Begin

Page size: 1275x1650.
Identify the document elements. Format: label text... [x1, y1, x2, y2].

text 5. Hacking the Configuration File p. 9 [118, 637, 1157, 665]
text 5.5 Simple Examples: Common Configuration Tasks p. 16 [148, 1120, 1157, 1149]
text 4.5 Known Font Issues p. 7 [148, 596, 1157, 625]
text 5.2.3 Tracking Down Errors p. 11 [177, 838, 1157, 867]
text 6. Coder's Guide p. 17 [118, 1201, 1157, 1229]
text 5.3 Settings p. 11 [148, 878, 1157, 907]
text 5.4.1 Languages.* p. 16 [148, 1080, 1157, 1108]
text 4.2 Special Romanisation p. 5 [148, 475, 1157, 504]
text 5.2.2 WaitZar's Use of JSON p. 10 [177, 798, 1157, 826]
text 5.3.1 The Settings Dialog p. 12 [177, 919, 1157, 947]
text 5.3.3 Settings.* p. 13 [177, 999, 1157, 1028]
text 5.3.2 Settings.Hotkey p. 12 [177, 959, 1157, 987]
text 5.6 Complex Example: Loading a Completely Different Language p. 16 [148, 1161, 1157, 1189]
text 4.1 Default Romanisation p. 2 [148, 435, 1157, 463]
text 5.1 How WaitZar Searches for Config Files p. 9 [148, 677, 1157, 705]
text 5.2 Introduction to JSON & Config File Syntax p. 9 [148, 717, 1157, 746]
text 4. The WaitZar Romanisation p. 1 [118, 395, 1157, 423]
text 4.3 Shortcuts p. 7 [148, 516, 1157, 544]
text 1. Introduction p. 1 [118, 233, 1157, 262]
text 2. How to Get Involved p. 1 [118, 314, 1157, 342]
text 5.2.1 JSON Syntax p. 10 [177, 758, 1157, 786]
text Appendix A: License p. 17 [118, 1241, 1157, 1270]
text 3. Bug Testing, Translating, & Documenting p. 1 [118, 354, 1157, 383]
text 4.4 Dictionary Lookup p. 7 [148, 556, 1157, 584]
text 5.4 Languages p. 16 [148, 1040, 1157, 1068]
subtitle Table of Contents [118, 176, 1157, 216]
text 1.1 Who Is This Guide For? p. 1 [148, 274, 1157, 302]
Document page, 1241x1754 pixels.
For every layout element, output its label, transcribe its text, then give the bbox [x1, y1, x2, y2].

End

• Stated problem:
Render every line of the entries above as a Markdown table with two columns, Row for the row number and Line for the line itself, leaving out any blank lines.

• Answer to the exercise:
| Row | Line |
|---|---|
| 1 | Page size: 1275x1650. |
| 2 | Identify the document elements. Format: label text... [x1, y1, x2, y2]. |
| 3 | text 5. Hacking the Configuration File p. 9 [118, 637, 1157, 665] |
| 4 | text 5.5 Simple Examples: Common Configuration Tasks p. 16 [148, 1120, 1157, 1149] |
| 5 | text 4.5 Known Font Issues p. 7 [148, 596, 1157, 625] |
| 6 | text 5.2.3 Tracking Down Errors p. 11 [177, 838, 1157, 867] |
| 7 | text 6. Coder's Guide p. 17 [118, 1201, 1157, 1229] |
| 8 | text 5.3 Settings p. 11 [148, 878, 1157, 907] |
| 9 | text 5.4.1 Languages.* p. 16 [148, 1080, 1157, 1108] |
| 10 | text 4.2 Special Romanisation p. 5 [148, 475, 1157, 504] |
| 11 | text 5.2.2 WaitZar's Use of JSON p. 10 [177, 798, 1157, 826] |
| 12 | text 5.3.1 The Settings Dialog p. 12 [177, 919, 1157, 947] |
| 13 | text 5.3.3 Settings.* p. 13 [177, 999, 1157, 1028] |
| 14 | text 5.3.2 Settings.Hotkey p. 12 [177, 959, 1157, 987] |
| 15 | text 5.6 Complex Example: Loading a Completely Different Language p. 16 [148, 1161, 1157, 1189] |
| 16 | text 4.1 Default Romanisation p. 2 [148, 435, 1157, 463] |
| 17 | text 5.1 How WaitZar Searches for Config Files p. 9 [148, 677, 1157, 705] |
| 18 | text 5.2 Introduction to JSON & Config File Syntax p. 9 [148, 717, 1157, 746] |
| 19 | text 4. The WaitZar Romanisation p. 1 [118, 395, 1157, 423] |
| 20 | text 4.3 Shortcuts p. 7 [148, 516, 1157, 544] |
| 21 | text 1. Introduction p. 1 [118, 233, 1157, 262] |
| 22 | text 2. How to Get Involved p. 1 [118, 314, 1157, 342] |
| 23 | text 5.2.1 JSON Syntax p. 10 [177, 758, 1157, 786] |
| 24 | text Appendix A: License p. 17 [118, 1241, 1157, 1270] |
| 25 | text 3. Bug Testing, Translating, & Documenting p. 1 [118, 354, 1157, 383] |
| 26 | text 4.4 Dictionary Lookup p. 7 [148, 556, 1157, 584] |
| 27 | text 5.4 Languages p. 16 [148, 1040, 1157, 1068] |
| 28 | subtitle Table of Contents [118, 176, 1157, 216] |
| 29 | text 1.1 Who Is This Guide For? p. 1 [148, 274, 1157, 302] |
| 30 | Document page, 1241x1754 pixels. |
| 31 | For every layout element, output its label, transcribe its text, then give the bbox [x1, y1, x2, y2]. |